Long slow steady miles

The national hill climb now feels like a long time ago. The season has changed – both in terms of weather and the approach to cycling. Rather than eyeballs out for 4 minutes, it’s time to dust off the winter training bike and get ready for relatively long slow miles through the foggy Oxfordshire surroundings.

The day after the national hill climb, I got the winter training bike down from the loft, the difference in speed and weight was too much, and I wanted to put it back up in loft. So I’m still riding the Emonda whilst the weather is relatively good. I know from bitter experience that by early Dec, many of the quiet roads around here become barely indistinguishable from muddy farm tracks, and I will have surrendered to riding at 15mph on thick Armadillo tyres, mudguards, winter overshoes and three pairs of gloves. But, if I can get a few rides in November on a summer bike, that is an added bonus.

Getting lost – finding new roads

autumn-saintbury

Oxford is a great place to cycle, if only for the sheer diversity of routes, roads and directions you can take. I’ve been in Oxford since 1994, and I still am finding new roads to rides. When training, I tend to stick routes I know well – the last thing you want  when you’re really training hard – is getting lost and wondering where to go next.  November becomes a good opportunity to follow the proverbial nose – head in a general direction and take which ever road appeals. This is one of the best ways to learn all the intricate lanes and stock pile possible training routes for next year. It’s OK, so long as you don’t head completely in the wrong direction.

autumn-colour-road

When the sun comes through in Autumn, it’s as good as it gets.

Yesterday I meandered towards Henley and then headed towards Sonning Common. These are roads I rarely use. It’s fun finding new roads, even if it means taking the odd dead end turn. Amongst the highlights was coming across ‘Quiet Lane’ which was as the name suggests was a quiet road, covered in a canopy of autumnal trees.

However, The problem with taking any old road, is that you can end up doing a few u-turns, which you try to accomplish pretending this is exactly what you intended. People tend to stare at you when you cycle down a dead end road to a farm, look-around for a possible road to somewhere, then do a u-turn and sheepishly head back the way you came.

chinnor-autumn

The other problem is that, at some point, you will invariable end up on some busy road that isn’t much fun.These rural A roads are the most statistically dangerous in the country. Cars doing 60mph round bends on the wrong side of the road, is enough to make you take the next left and suffer no matter how many layers of mud in preference.

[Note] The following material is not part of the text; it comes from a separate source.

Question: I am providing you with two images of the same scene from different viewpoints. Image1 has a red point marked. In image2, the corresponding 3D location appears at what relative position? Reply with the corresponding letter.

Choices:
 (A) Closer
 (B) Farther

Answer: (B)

I also bumped into a Cycling Weekly journalist, Richard on the route, back in England after jet-setting around the pro-tour.

Training Plans

After a long season of racing and relatively structured training regimes, I enjoy a couple of months of relatively unstructured training. A plan of nothing more scientific than get a few miles in. My reasoning is that if I do a lot of miles, I’ll get a range of different training zones – but mostly that all important endurance base layer, which will help for next seasons higher intensity.

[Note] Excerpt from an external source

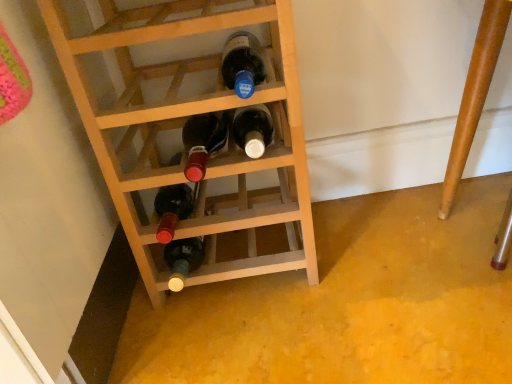
The width and height of the screenshot is (512, 384). In order to click on vacant space in front of wooden wine rack at center in this screenshot , I will do `click(265, 329)`.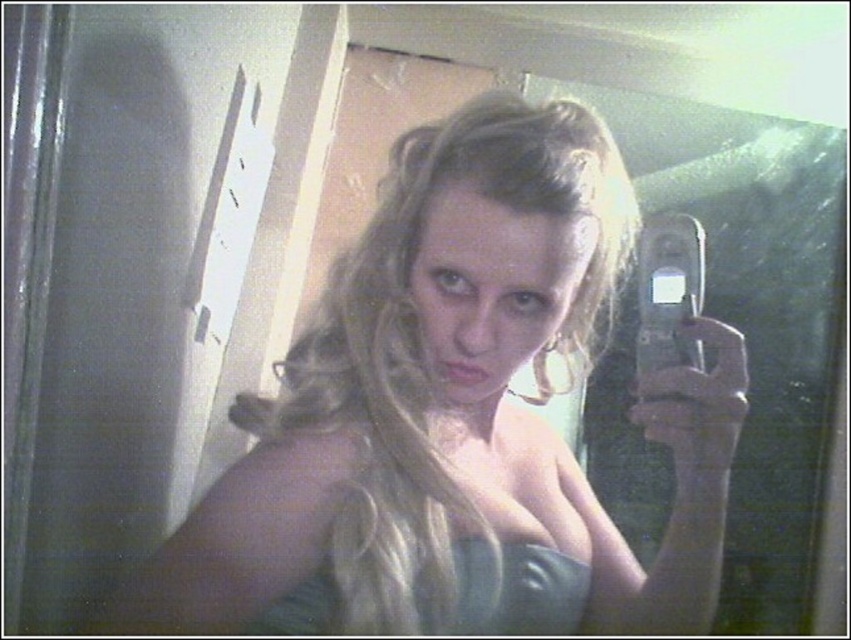
You are trying to decide which blue dress to wear for an event. You have two options in front of you in the image, the matte blue dress at center and the satin blue dress at center. Based on their positions in the image, which dress is positioned higher?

Reading Geraint Thomas’ book – was quite interesting in that Team Sky have been pioneering a concept of ‘reverse periodisation’ – from what I can understand this means – don’t just do slow base endurance miles. Work on speed throughout the year. There are probably innumerable nuances to this training idea, and I wouldn’t take this to mean beat yourself up over winter.

But, it does appeal. I like riding fast up hills, whether it is summer, winter or autumn. So I may do a bit more high intensity than usual this winter. If nothing else, it helps to warm up your toes and bring a bit of excitement to the 5 hour plus solo training rides.

Spin Loose

Talking of winter training plans, I’ve come across Ben Norbury’s blog – Spin Loose. (BTW: his father Ken Norbury is a great photographer of time trials). It’s worth a read if you’re a timetriallist. The interesting thing is that when I read Ben’s blog (and similar cycle blogs), I get more inspiration to cycle, but also a mild feeling of inadequacy about my own knowledge of training and cycling. Here I am doing nothing more than getting some miles on the clock, when I could be working on cadence, TT fit, TSS scores and all that jazz! I suppose others may read my blog and perhaps worry they should be getting loads of winter miles in…

2016

As mentioned in Not everyone can be Eddy Merckx, the days of chasing hill climb podiums may become a less over-whelming priority of my cycling. Instead, I may look to the other spectrum of hill climbs – a bit more of the longer stuff. I don’t want say too much because I’ve spent the past 25 years talking about doing a 12 hour time trial. After 25 years of ruminating on the prospect, it’s time to trot out a well worn cliché and see if the legs will do some talking for a change.